Q: After clicking "Start Inference", the completed WAV file is empty (no sound)?

Cause & Solution:

  1. Most common cause: Typos in the Reference Text! If the AI cannot find the sound characteristics corresponding to the text, it will crash and output silence. Carefully verify your reference text, change all English to lowercase, and remove special emojis.
  2. Your loaded "Custom Model" is incompatible with the default official base version. Ensure your custom model uses the GPT-SoVITS V2 architecture.

Q: The synthesized voice always cracks, or has weird sounds like "Ah~" at the end?
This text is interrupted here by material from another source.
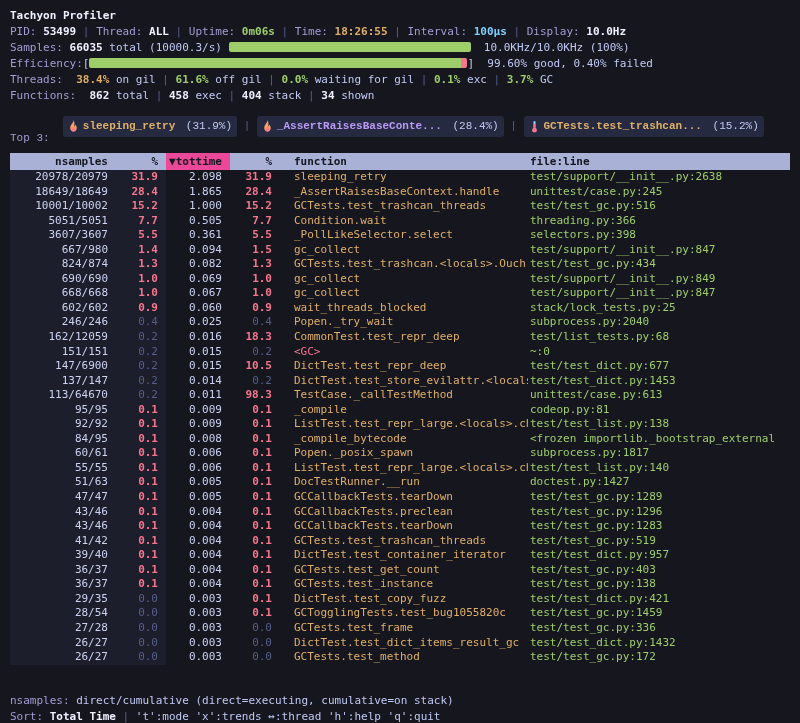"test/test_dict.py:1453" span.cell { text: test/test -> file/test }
Solution: This is called AI Hallucination. It's usually because your Reference Audio background isn't clean. Be sure to use the "Recording Assistant"'s noise reduction feature to ensure you are feeding the AI very pure human voice. Also, moderately lowering Temp can effectively reduce the occurrence of weird ending noises.

Q: What does "400 Bad Request" in the console window mean?

A: This is completely normal and expected! This is just the main program "pinging" the API server to check if it has finished loading. Since the API root directory doesn't have a viewable page, the server returns a 400 error. As long as your main interface shows "✅ Connected", everything is working perfectly.

Q: It says "Half-precision: False" during startup. Is it using my CPU?

A: No, it is still running on your GPU! To ensure compatibility with the latest generation GPUs (like the RTX 40/50 series), we forced full-precision (FP32) mode to prevent crashes caused by specific instruction set incompatibilities. It is still performing the heavy lifting on your graphics card, which is significantly faster than using the CPU.